Wintersemester 2023/24
Spätestens seit Florian Illies’ 1913 von 2012 florieren auf dem Buchmarkt Werke, die im Haupttitel nach einem einzelnen Jahr benannt sind und dieses so in Buchform zu repräsentieren behaupten – ob weit entfernt wie 1177 v. Chr. oder relativ nah wie 1995, epochal wie 1989, 1968 oder 1918 oder eher am Rand wie 1926 oder 1931. Dabei könnten die so bezeichneten Bücher unterschiedlicher kaum sein. Schon das engere Spektrum reicht von populär-historiografischen Sachbüchern wie Birte Försters 1919 (2018) über dokufiktionale Belletristik wie bei Illies oder Textcollagen wie Herbert Kapfers 1919 (2019) bis zu dezidierten Jahrespanoramen wie Gumbrechts prä-hypertextuellem 1926 (1997/2001) oder Cepl-Kaufmanns Orts-Tableau 1919 (2018), umlagert von Anthologien wie 1848. Frühe demokratische Programme und Texte zur Revolution (2023) oder Sammelbänden wie 1619. Eine neue Geschichte der USA (2022), Fotobänden wie Ruetz’ 1968 (1997) oder – am weitesten zurückreichend – utopisch-/dystopischer Belletristik wie Merciers 2440 (1771) oder Orwells 1984 (1949). Außer der Titelform scheint es hier zunächst keine Gemeinsamkeit zu geben. Allerdings zeigen sich bei genauerer vergleichender Betrachtung gerade in jüngerer Zeit markante Untergruppenbildungen und signifikante Tendenzen in den Wirkungsabsichten.

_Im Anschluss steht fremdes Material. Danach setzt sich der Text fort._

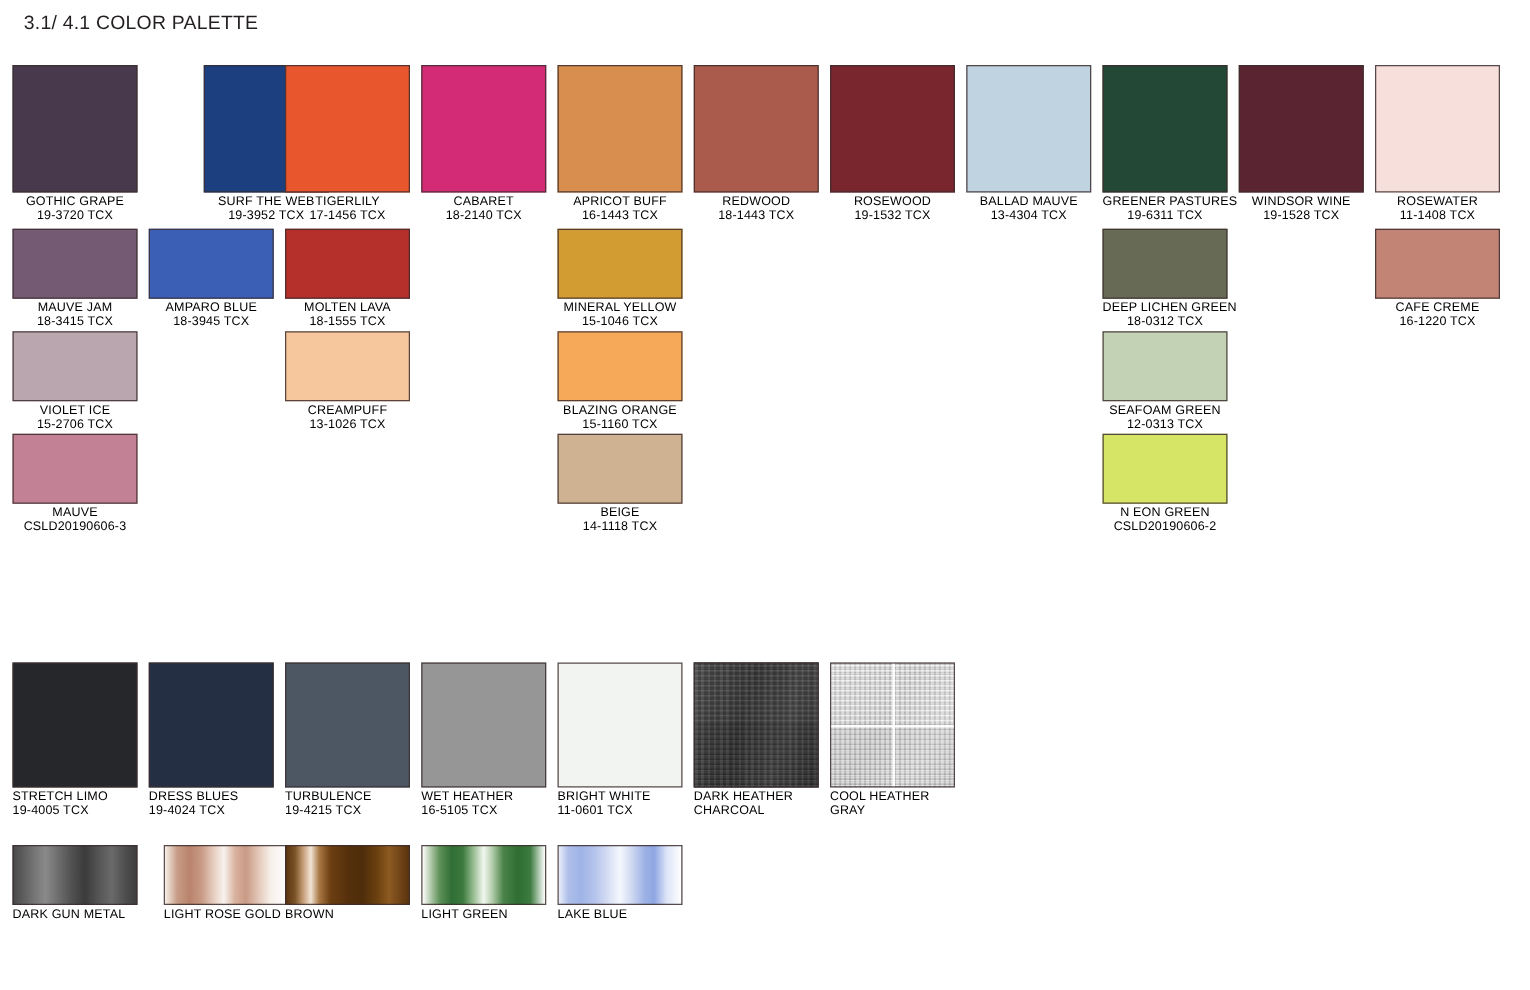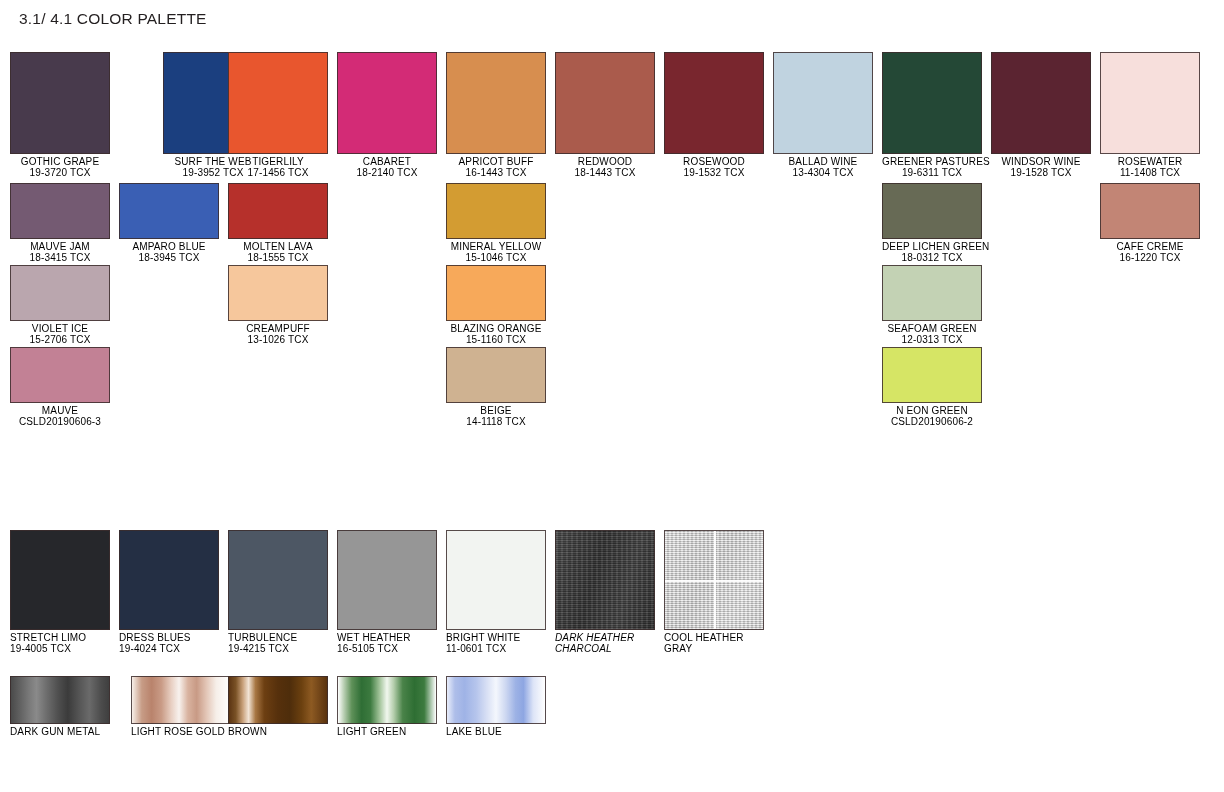--- a/index.html
+++ b/index.html
@@ -245,21 +245,21 @@
       <div class="swatch-cell" style="left: 664px; top: 52px; width: 100px;">
         <div class="swatch-chip" style="height: 102px; background: rgb(121, 38, 46);"></div>
         <div class="swatch-caption">
           <span class="swatch-name">ROSEWOOD</span>
           <span class="swatch-code">19-1532 TCX</span>
         </div>
       </div>
       <div class="swatch-cell" style="left: 773px; top: 52px; width: 100px;">
         <div class="swatch-chip" style="height: 102px; background: rgb(192, 211, 224);"></div>
         <div class="swatch-caption">
-          <span class="swatch-name">BALLAD WINE</span>
+          <span class="swatch-name">BALLAD MAUVE</span>
           <span class="swatch-code">13-4304 TCX</span>
         </div>
       </div>
       <div class="swatch-cell" style="left: 882px; top: 52px; width: 100px;">
         <div class="swatch-chip" style="height: 102px; background: rgb(36, 72, 54);"></div>
         <div class="swatch-caption">
           <span class="swatch-name">GREENER PASTURES</span>
           <span class="swatch-code">19-6311 TCX</span>
         </div>
       </div>
@@ -333,21 +333,21 @@
           <span class="swatch-code">16-5105 TCX</span>
         </div>
       </div>
       <div class="swatch-cell" style="left: 446px; top: 530px; width: 100px;">
         <div class="swatch-chip" style="height: 100px; background: rgb(242, 244, 241);"></div>
         <div class="swatch-caption left-align">
           <span class="swatch-name">BRIGHT WHITE</span>
           <span class="swatch-code">11-0601 TCX</span>
         </div>
       </div>
-      <div class="swatch-cell" style="left: 555px; top: 530px; width: 100px; font-style: italic;">
+      <div class="swatch-cell" style="left: 555px; top: 530px; width: 100px;">
         <div class="swatch-chip tex-dark-heather" style="height: 100px;"></div>
         <div class="swatch-caption left-align">
           <span class="swatch-name">DARK HEATHER</span>
           <span class="swatch-code">CHARCOAL</span>
         </div>
       </div>
       <div class="swatch-cell" style="left: 664px; top: 530px; width: 100px;">
         <div class="swatch-chip tex-cool-heather" style="height: 100px;"></div>
         <div class="swatch-caption left-align">
           <span class="swatch-name">COOL HEATHER</span>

Ausgehend von einem breiten, aber noch gut überschaubaren Korpus unternimmt das Seminar den Versuch, das bislang kaum kartographierte Feld der Jahresbücher gemeinsam in den Blick zu nehmen. Dafür soll zunächst an einzelnen Werken exemplarisch untersucht werden, wie man ein Jahr in einem Buch repräsentieren kann. Besonderes Augenmerk gilt dabei den erzählerischen Möglichkeiten, diesen einerseits geläufigen und begrenzten, andererseits kontingenten und stofflich prinzipiell unauslotbaren Zeitraum darzustellen. Auf Basis der so erarbeiteten Einzelanalysen gilt es dann, eine Zusammenschau der thematischen, formalen und narratologischen Korrespondenzen und Differenzen zu erstellen und nach dem Stellenwert des ‚Jahresbuchs‘ als aktuellem Gattungsphänomen zu fragen.